Evolution of the outbreak in Spain.
The number of confirmed cases has grown notably in recent days, from 7 to 30 only in the Community of Madrid, all of them evolve favorably. The first case was detected on May 17 and the suspects are already spread throughout various Autonomous Communities such as the Canary Islands, Galicia or the Basque Country, and the Community of Madrid itself, adding up in total 54 suspected cases.
Research is currently being done into the link between the outbreaks that occurred in the Community of Madrid with the cases detected in the Canary Islands, and in turn with the outbreaks in the United Kingdom, the European country most affected by this disease along with Spain.
As they explain from the Centers for Disease Control and Prevention (CDC) of the United States, the symptoms of this infection are “similar to but milder than those of smallpox”. The disease initially manifests with fever, headaches, muscle and/or back pain, swollen lymph nodes, chills, and exhaustion. One to three days after the fever, the lesions usually appear in the form of a rash.
The typical incubation period is 7 to 14 days, but it can vary and be as long as 21. In total, the disease disappears after a time ranging from two to four weeks, although it can cause death in a number limited people.
How it is transmitted and what precautions those infected must take.
The virus is transmitted through contact with an infected person or animal, although it can also be spread through surfaces. The virus would enter the body of the new host through a wound, by inhalation or through the mucous membranes (eyes, nose, mouth).
Human-to-human transmission is still considered limited, however infected people must take certain precautions. It is recommended that infected people stay isolated as much as possible. This isolation can occur at home, since except in severe cases, hospitalization is not necessary. It is important that a follow-up be carried out to assess whether this hospitalization is necessary.
From the Ministry of Health it is recommended also to people, such as cohabitants, who were in contact with the infected who extreme hygiene and wash their hands after contact. Another precautionary measure is to cover skin lesions and, especially in cases where the disease causes respiratory symptoms, the use of surgical masks.
Chronology of the outbreak and evolution in other countries.
The outbreaks in Europe were detected on May 7 through a first patient in the UK who had traveled to Nigeria. In this African country there had already been confirmed 558 cases since 2017, with 8 deceased. none of them in the last year. The data corresponds to the Nigerian Center for Disease Control, although other sources give higher figures.
Returning to the cases detected in Europe, the United Kingdom confirmed another two on May 14, cases unrelated a priori to the previous one. On the 15th, the World Health Organization (WHO) was warned. In addition to the United Kingdom and Spain, cases have been detected in Belgium, Portugal, Canada, the United States and Australia.

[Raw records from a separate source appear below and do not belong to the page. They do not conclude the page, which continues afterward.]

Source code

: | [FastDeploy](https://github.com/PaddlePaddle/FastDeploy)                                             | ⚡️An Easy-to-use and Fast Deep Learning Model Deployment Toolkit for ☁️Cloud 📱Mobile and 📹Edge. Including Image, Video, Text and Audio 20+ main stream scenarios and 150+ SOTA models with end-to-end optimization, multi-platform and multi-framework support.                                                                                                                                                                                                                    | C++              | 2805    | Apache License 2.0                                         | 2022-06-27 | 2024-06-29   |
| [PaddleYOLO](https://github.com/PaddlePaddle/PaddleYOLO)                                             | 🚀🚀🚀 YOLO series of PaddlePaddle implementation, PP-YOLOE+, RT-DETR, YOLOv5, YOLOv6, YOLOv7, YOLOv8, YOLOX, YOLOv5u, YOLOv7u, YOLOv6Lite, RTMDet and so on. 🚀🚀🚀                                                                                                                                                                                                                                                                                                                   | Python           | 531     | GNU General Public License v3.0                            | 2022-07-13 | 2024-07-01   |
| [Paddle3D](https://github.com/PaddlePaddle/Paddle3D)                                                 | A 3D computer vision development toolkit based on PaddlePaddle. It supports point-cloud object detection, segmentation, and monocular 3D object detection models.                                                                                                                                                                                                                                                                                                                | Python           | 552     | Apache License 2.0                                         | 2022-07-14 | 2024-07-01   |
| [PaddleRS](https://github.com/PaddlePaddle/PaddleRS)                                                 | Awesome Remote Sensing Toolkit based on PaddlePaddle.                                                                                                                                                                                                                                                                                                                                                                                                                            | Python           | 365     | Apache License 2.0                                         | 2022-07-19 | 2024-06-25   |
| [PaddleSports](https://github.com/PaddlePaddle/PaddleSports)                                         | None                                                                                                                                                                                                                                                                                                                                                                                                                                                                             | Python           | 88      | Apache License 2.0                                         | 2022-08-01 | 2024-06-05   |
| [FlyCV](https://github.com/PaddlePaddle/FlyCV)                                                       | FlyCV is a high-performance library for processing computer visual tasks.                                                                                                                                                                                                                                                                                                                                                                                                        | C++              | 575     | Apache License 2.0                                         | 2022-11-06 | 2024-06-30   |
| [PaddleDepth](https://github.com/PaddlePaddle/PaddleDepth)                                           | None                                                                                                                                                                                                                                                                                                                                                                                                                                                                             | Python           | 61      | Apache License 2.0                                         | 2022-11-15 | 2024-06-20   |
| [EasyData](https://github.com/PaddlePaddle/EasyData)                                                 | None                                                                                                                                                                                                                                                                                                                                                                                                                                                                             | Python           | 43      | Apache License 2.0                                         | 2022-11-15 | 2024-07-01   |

The virus and its relation to smallpox.
The virus belongs to Orthopoxvirus family and it is closely related to human or conventional smallpox, although the danger that this implied for human health was much greater. Smallpox was the first disease to be declared eradicated.
It was the WHO who in 1979 announced this historic event triggered by a global vaccination campaign. Vaccination that ceased the following year. We also know that this vaccine against smallpox is capable of reducing the incidence of its variant by 85%.
The “new” variant was detected in the 1970s but its incidence in humans was very limited during the 20th century. However, the drop in the proportion of the population vaccinated against smallpox together with other socioeconomic factors has meant that outbreaks of this variant have been increasing in recent decades until reaching the current situation.